* WHAT IS REQUIRED *
Find each of the lines below that contains the string "list", and copy those lines in full.

* TASK MATERIAL *
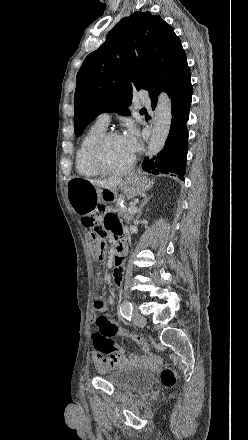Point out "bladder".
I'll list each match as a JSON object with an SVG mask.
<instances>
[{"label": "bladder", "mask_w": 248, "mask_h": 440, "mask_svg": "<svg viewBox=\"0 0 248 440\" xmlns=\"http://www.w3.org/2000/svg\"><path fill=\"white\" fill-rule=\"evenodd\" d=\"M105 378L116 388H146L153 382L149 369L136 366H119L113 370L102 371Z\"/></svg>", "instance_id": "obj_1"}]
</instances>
---
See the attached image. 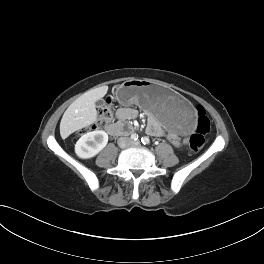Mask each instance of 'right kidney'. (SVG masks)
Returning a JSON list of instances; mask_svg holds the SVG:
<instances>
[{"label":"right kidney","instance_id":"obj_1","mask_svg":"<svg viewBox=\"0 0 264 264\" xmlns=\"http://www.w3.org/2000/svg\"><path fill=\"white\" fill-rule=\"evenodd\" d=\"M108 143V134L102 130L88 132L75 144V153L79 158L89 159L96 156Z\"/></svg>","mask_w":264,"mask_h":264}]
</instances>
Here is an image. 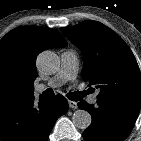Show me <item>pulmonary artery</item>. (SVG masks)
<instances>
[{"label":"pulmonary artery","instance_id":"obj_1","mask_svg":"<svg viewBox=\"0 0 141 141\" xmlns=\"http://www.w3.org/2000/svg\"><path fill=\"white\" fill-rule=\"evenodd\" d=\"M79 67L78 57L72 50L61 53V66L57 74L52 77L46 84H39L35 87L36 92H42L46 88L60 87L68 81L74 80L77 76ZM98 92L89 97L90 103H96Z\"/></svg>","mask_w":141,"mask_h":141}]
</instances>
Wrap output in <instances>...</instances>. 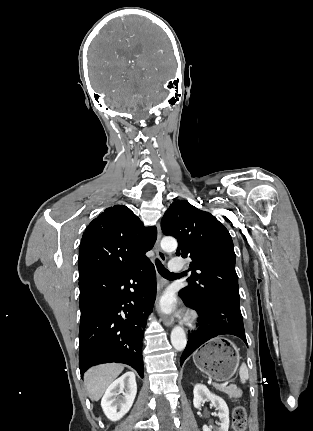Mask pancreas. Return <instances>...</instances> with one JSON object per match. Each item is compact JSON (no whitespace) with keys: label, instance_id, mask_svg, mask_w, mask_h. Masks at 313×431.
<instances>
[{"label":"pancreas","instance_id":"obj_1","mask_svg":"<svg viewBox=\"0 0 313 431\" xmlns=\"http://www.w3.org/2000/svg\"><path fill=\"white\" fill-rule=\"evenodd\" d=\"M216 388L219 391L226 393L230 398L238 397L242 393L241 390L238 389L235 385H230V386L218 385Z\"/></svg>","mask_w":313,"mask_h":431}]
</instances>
* * *
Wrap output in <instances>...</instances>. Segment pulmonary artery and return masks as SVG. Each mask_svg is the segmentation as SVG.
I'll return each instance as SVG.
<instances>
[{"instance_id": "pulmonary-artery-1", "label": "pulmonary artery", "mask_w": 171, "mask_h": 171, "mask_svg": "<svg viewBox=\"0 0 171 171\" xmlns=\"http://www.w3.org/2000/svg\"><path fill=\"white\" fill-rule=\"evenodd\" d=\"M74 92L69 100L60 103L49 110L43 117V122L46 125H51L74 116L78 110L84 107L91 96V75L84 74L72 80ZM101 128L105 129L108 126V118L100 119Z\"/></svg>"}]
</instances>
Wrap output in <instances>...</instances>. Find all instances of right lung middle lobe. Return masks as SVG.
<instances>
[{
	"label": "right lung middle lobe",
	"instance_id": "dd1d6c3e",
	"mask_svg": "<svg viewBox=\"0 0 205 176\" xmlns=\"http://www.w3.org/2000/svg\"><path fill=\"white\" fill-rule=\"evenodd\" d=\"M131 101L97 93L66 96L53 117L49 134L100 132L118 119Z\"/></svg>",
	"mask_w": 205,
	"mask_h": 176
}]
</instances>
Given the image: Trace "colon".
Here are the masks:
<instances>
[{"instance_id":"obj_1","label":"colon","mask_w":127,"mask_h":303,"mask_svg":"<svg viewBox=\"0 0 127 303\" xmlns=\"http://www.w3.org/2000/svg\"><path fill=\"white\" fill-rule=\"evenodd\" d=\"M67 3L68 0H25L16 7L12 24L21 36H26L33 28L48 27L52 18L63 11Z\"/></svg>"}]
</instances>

* RESPONSE TO THE EXERCISE *
I'll list each match as a JSON object with an SVG mask.
Returning a JSON list of instances; mask_svg holds the SVG:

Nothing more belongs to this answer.